Kandel’s life imparts an important lesson of the profound impact one scientific proposal can have on the course of scientific discovery. Though he is known for Aplysia, he also wrote an impactful review suggesting approaching science from a reductionist point of view, which ¾ uses simple animal models to elucidate complex phenomena. He encouraged scientists like the well-known Joseph LeDoux to examine the cellular mechanisms of learned fear in the rat amygdala. Kandel himself was influenced by his own paper years later, when he eventually returned to mammalian models and used LeDoux’s methods to examine learned fear in mice.
Not only did Kandel have an impact on the scientific community, but the respect he garnered because of his innovative work allowed him unique influence in society.
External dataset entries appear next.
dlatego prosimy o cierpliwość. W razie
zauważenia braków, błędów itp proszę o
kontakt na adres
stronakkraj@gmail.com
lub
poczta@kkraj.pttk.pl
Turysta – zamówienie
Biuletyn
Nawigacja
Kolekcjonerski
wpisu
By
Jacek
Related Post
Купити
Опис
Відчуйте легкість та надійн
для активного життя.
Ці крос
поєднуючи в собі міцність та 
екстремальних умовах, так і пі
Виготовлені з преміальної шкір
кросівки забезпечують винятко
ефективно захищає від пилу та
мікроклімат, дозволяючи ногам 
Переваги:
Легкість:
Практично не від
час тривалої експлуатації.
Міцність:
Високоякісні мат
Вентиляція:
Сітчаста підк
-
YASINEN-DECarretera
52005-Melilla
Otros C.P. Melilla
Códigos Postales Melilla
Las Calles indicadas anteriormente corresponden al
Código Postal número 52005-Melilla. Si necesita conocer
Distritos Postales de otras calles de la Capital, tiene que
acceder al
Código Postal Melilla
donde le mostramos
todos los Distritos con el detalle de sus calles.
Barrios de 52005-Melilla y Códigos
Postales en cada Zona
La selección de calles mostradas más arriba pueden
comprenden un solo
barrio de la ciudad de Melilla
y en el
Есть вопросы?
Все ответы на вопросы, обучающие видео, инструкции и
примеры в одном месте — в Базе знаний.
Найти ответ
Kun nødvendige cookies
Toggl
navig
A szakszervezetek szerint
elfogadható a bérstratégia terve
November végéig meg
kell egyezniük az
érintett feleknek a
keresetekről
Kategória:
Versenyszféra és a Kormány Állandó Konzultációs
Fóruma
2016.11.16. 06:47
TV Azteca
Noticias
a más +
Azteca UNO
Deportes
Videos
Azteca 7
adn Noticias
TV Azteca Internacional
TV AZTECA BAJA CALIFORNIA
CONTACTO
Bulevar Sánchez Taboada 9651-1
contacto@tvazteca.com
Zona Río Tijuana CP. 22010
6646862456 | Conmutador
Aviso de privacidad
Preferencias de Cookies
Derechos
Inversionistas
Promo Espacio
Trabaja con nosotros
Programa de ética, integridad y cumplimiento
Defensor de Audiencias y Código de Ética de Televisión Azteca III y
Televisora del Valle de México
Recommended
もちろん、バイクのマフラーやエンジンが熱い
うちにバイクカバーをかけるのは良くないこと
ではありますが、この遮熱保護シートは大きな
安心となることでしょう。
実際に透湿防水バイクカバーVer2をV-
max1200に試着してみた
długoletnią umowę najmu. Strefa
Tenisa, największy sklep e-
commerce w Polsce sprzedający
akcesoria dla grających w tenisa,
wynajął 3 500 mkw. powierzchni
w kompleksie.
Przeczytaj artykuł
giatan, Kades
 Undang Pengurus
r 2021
Austria accepted a “mantle of injured innocence” despite the atrocities that occurred in Vienna (Kandel, 2006, p. 406). Kandel (2006) states the country did not experience “soul-searching and cleansing after the war” (Kandel, pp. 405). Years after, Kandel used his influence to organize a symposium in Austria and met with officials to educate Austrian citizens on the role their country played during the Holocaust. Kandel, whose interest in memory originated in part from his surprisingly vivid recollection of traumatic experiences in Vienna, now works to remind Austria of these widely-forgotten events.
References
Kandel, E. (2006). In search of memory: The emergence of a new science of the mind. Castle House: New Yok, NY.